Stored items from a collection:
= Beginning of Section =
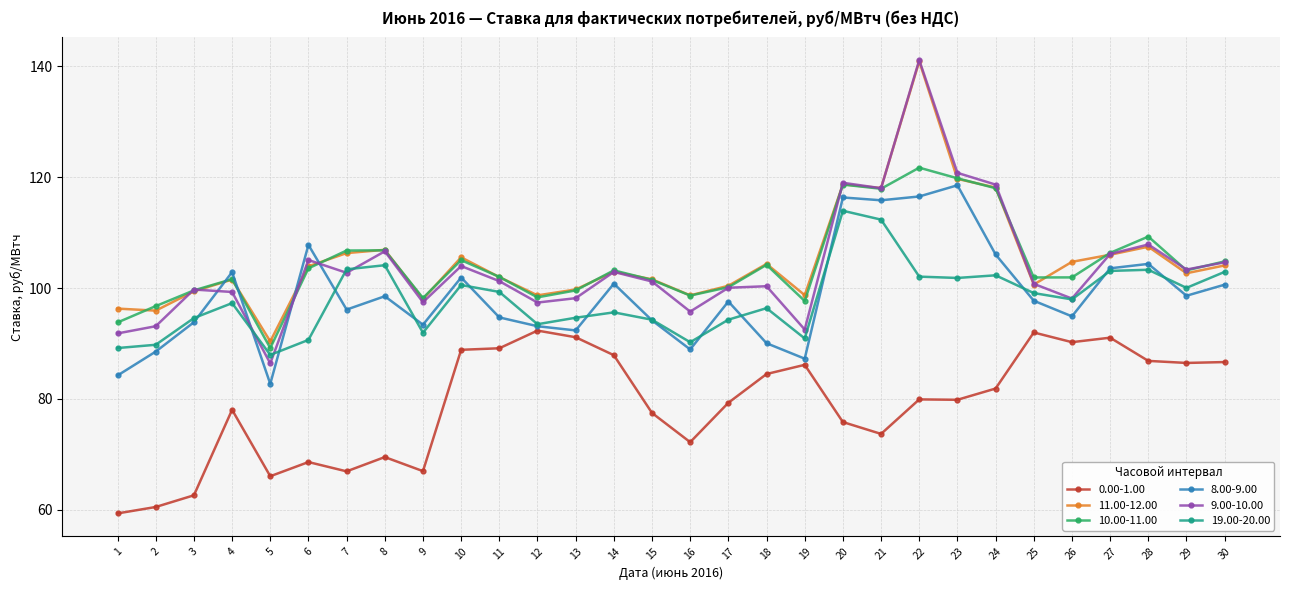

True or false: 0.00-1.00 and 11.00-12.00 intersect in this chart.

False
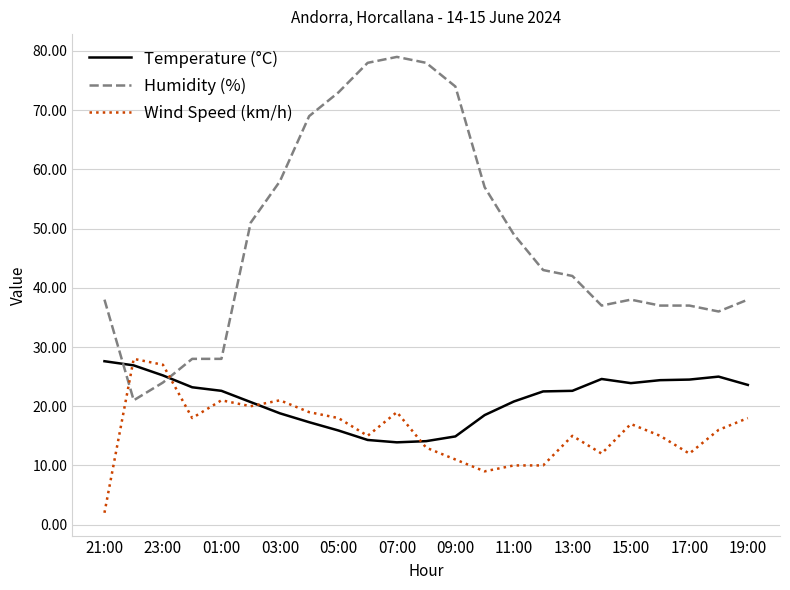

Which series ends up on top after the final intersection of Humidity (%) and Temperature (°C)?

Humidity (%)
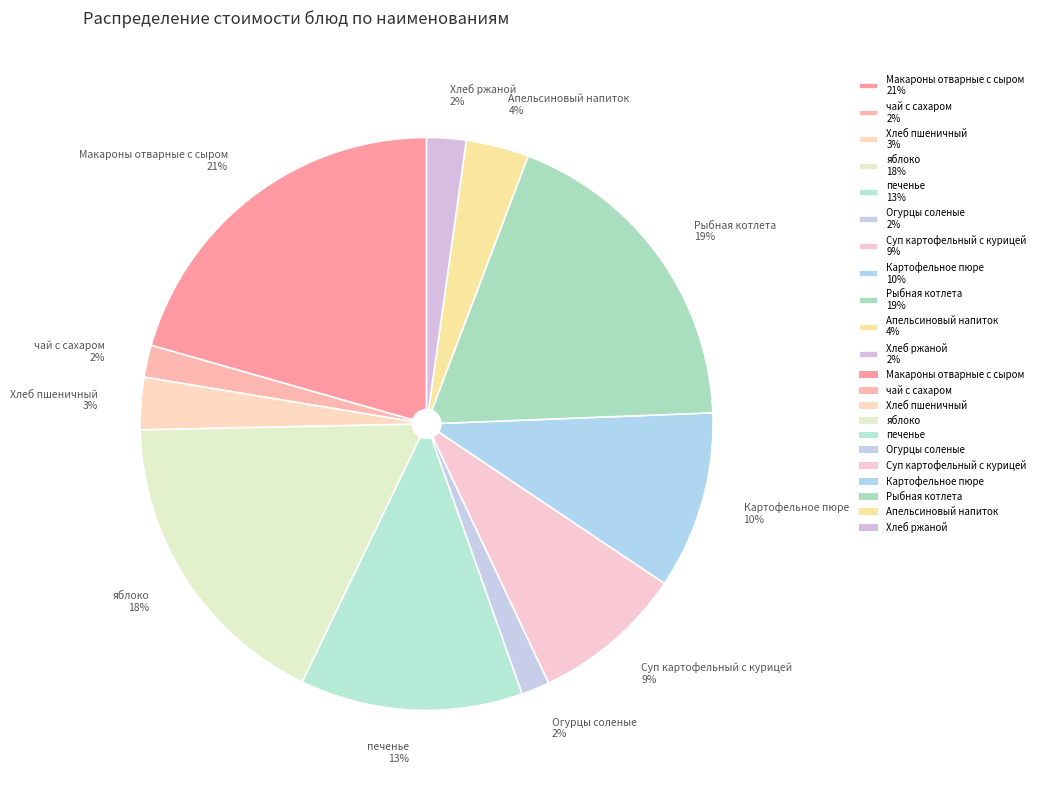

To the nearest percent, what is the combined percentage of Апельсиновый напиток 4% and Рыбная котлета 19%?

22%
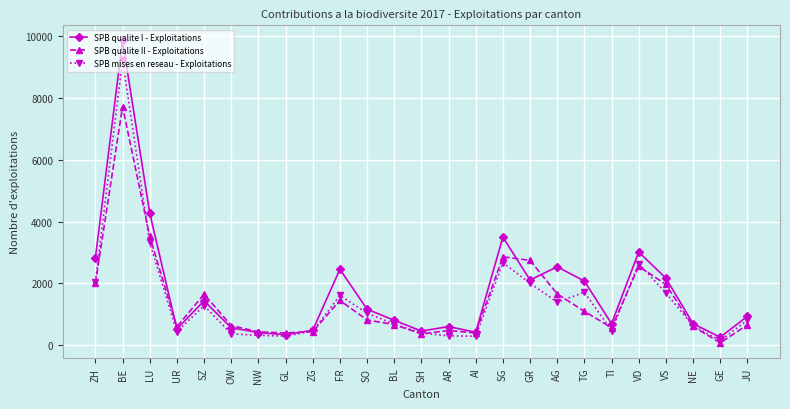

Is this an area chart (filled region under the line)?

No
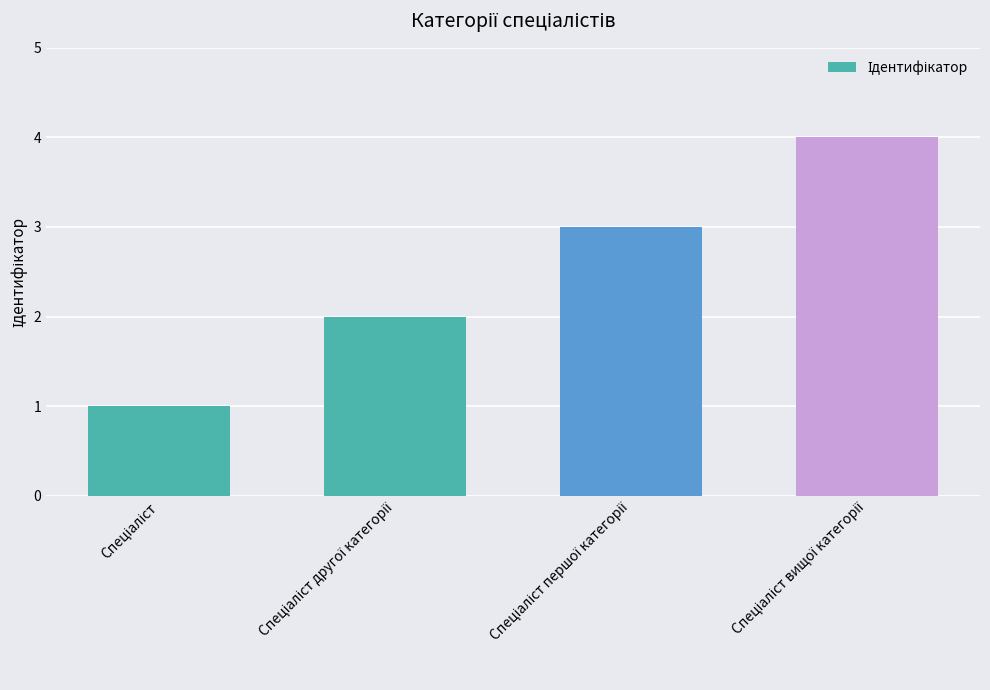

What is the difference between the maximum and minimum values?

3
= End of Section =
THE TASK: How many lines in the records above contain the word "chart", with case counting? Reply with the number alone.

ANSWER TO THE PROBLEM: 2